(Page excerpt)
↓↓↓

TO: internet:harp~arply.com

Pat Missin writes:

OK - yu suused me owt: I cat'n type! I was reefering to a
100-hole crhomatci, obviuosly.

Aw, Pat! You keep giving all the good stuff away. Now people are
gonna start asking, so I might as well tell them . . .

The 100-hole chromatic has a long history, but almost none of the
early instruments survive. A harmonica with 100 holes in one row
is, naturally, very long, and it could easily take an entire tree
branch to make the comb. Unfortunately, the first ones were made
in Greece, where firewood is very scarce. Even a plastic-combed
model would not be safe. Having centuries ago burnt up all the
available wood (100-hole chromatics included), they are now
burning all the discarded plastic they can find.

Originally the 100-hole chromatic was made with 1 reed per hole.
The inventor, Gouernios (sometimes transliterated into the latin
alphabet as Wvernius), had the idea of making an instrument with
a chromatic range of 9 full octaves:

11 semitones x 9 plus top octave note = 100

This didn't go over well in the land of Pythagoras, and the
omission only added fuel to the flames. Anecdotal tales of
Wvernius perishing on a sacrificial pyre with his instruments,
however, appear to be apocryphal.

However, the idea did not die. Phoenix-like, it rose again in
China, where an early member of the Huang family, tired of
stacking several individual diatonic harmonicas in the
traditional Asian practice, got the idea of stacking multiple
reedplates and combs into one instrument. By combining 11 combs
and 12 eight-note reedplates (actually, 8 eight-noters and 4 plates
with 9 notes - I am told the extra 4 notes had little utility but
were a matter of feng shui), he came up with an enormous dagwood
sandwich. Each reed was in its own cell, to eliminated the need
for windsavers -replacing them would have been a major
undertaking.

↑↑↑

(Record set)
↓↓↓

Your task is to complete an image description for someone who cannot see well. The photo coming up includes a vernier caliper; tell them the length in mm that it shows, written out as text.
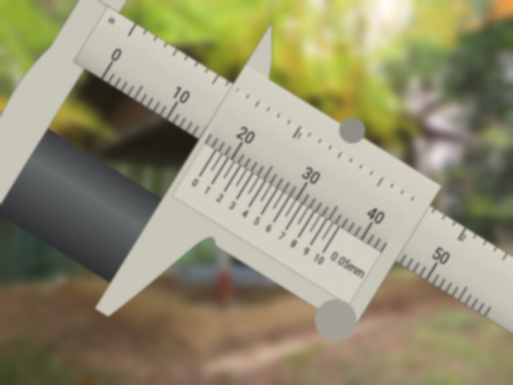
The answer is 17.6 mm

↑↑↑
↓↓↓

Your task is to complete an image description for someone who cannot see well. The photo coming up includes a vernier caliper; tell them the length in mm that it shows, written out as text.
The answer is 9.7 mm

↑↑↑

(Required actions)
• a. Print the passage of the post about the 100-hole chromatic harmonica from "The 100-hole chromatic has" to "reed per hole.".
• b. According to the post about the 100-hole chromatic harmonica, how many reeds per hole did the original instrument have?
• c. Rewrite the paragraph of the post about the 100-hole chromatic harmonica that begins "The 100-hole chromatic has a long history" in a shorter form that keeps its main facts.

(Solutions per task)
• a.
The 100-hole chromatic has a long history, but almost none of the
early instruments survive. A harmonica with 100 holes in one row
is, naturally, very long, and it could easily take an entire tree
branch to make the comb. Unfortunately, the first ones were made
in Greece, where firewood is very scarce. Even a plastic-combed
model would not be safe. Having centuries ago burnt up all the
available wood (100-hole chromatics included), they are now
burning all the discarded plastic they can find.

Originally the 100-hole chromatic was made with 1 reed per hole.

• b. One reed per hole.

• c. The 100-hole chromatic has a long history, but almost no early instruments survive. With 100 holes in one row, it is so long that its comb could take a whole tree branch. The first ones were made in Greece, where firewood is very scarce. Centuries ago all the available wood there was burnt, 100-hole chromatics included, and now all the discarded plastic is being burnt, so even a plastic-combed model would not be safe.